Make everyday activities like grocery shopping fun by turning it into a game, suggests DiSandro. She says moms are often too worried about the end goal, like quickly getting everything on the list or taking the most efficient route through the clothing store. Instead, ask your kids to find all the items on your list that start with "A" or let them race to see who can pick out produce first. "Find some fun in it and don't always just have it as something to check off your to-do list," she says. "You can even take the fun out of going to the zoo if you're too focused on making sure you see everything. Don't rush your kids past the lions so you can see five more animals if your kid is fascinated by the lion pooping."

Accept Imperfection

"Don't be too hard on yourself," Howard says. "Parenting is really hard work, and we're not prepared for it as a society and a culture, and as joyous and challenging as it is, I think that as women we're really hard on ourselves and that induces a lot of feelings of guilt and shame and inadequacy, when really we're doing the best we can, and that's enough."

Laugh A Little

"I always try to find a way to connect humorously with my kids," DiSandro says. "Too often we get all uptight about their games. " Her kids can recite movie lines like crazy.

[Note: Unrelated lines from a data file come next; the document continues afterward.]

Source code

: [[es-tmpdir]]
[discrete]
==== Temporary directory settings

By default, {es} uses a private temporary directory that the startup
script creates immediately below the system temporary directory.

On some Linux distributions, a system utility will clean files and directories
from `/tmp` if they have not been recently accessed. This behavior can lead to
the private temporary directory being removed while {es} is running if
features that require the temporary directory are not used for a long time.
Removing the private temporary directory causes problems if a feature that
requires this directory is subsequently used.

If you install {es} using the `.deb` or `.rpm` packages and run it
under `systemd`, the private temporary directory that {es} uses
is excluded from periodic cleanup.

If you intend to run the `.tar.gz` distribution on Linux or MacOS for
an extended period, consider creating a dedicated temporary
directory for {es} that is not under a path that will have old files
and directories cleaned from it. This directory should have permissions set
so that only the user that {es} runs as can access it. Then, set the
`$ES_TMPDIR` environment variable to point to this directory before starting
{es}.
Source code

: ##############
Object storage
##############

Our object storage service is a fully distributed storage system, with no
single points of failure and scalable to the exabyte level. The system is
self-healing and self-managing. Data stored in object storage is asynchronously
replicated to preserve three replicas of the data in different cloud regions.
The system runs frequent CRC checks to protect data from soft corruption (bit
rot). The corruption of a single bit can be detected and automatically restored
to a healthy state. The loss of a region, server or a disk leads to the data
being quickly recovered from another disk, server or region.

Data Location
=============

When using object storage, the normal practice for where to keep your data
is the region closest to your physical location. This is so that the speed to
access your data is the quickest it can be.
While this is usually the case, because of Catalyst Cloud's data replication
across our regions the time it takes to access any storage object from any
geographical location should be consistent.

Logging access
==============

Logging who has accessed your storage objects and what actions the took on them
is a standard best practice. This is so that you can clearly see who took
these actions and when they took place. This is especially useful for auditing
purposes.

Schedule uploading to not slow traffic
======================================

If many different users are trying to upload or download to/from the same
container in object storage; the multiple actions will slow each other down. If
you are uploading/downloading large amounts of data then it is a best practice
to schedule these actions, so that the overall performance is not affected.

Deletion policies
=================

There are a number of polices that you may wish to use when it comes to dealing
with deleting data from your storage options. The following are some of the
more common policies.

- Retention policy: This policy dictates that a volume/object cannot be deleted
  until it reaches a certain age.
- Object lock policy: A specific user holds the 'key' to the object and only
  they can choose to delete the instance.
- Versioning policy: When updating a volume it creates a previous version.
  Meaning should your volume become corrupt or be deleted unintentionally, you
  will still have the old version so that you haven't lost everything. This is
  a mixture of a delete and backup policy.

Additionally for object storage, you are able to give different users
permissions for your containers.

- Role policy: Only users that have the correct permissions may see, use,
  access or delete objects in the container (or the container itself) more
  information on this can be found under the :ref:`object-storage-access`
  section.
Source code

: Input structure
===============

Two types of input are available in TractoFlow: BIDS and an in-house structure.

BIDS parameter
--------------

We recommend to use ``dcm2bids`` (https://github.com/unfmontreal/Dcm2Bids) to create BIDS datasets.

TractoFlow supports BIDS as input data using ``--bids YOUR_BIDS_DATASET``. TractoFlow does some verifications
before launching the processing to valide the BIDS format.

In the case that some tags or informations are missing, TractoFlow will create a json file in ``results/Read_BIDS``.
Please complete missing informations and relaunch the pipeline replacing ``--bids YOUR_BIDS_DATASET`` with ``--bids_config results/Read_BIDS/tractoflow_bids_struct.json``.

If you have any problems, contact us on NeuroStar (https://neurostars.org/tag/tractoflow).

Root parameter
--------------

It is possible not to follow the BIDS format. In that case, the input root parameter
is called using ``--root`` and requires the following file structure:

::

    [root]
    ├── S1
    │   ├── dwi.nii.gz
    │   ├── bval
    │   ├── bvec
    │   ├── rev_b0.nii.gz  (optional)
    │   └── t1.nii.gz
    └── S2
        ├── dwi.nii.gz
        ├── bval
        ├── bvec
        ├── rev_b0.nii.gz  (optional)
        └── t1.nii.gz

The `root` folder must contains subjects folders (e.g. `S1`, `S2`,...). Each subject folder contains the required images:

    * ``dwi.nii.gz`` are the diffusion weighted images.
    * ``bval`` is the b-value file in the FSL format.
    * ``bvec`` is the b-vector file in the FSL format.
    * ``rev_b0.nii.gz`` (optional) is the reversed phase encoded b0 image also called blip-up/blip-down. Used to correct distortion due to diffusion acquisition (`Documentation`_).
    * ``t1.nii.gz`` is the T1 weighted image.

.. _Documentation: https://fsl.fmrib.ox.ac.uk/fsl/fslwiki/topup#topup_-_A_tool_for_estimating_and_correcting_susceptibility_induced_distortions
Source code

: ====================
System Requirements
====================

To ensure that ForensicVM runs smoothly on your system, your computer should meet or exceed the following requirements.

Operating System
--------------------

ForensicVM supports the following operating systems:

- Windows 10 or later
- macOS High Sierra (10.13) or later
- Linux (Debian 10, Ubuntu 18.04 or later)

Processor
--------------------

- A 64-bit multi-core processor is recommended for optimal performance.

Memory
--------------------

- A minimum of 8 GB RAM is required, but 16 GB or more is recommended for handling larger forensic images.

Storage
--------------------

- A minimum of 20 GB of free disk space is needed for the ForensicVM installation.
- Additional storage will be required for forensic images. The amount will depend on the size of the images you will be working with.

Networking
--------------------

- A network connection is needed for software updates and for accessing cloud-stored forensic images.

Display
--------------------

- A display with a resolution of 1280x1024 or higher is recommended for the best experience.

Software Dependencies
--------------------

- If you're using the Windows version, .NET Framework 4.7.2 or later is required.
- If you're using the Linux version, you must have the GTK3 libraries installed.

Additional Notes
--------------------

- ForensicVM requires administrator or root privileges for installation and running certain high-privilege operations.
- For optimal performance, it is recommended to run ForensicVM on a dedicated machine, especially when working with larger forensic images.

And sometimes it's a little annoying, but she says if we can tap into that and find the humor in it with our kids, and appreciate the gift of being able to recite movie lines and have fun with them about it, that's one way to love them.

Give Yourself A "C"

DiSandro works with a lot of moms who want to earn an "A" in every category, but she says it's important to allow yourself to receive a "C." "So if we get a C at meal-planning or housework or laundry, or even the fact that when we want to teach our child a lesson and it comes out wrong and we end up lecturing them or yelling at them, let me just tell you that every mother yells and that's part of being a mother," she says. "Now, does that mean that that's what we want to strive for? Of course not. But what if we strive not to yell and we earn a C at it, sometimes we miss our mark and sometimes we don't." DiSandro found this to be a more realistic, fun way to approach life and motherhood. Let yourself and your kid off the hook for perfectionism and you'll have a lot more fun and you'll have a lot more success.

Forge Your Own Path

No matter how much advice you receive or how many friends or books you consult, Howard says it's crucial to realize that motherhood is an incredibly unique journey for each mother.

"There are lots of pat formulas but not one thing is going to work for everybody," she says. "I think everyone has to go through their own process of figuring out what their biggest struggle is and ways to solve it. I think you have to find your own way to making the best of every day."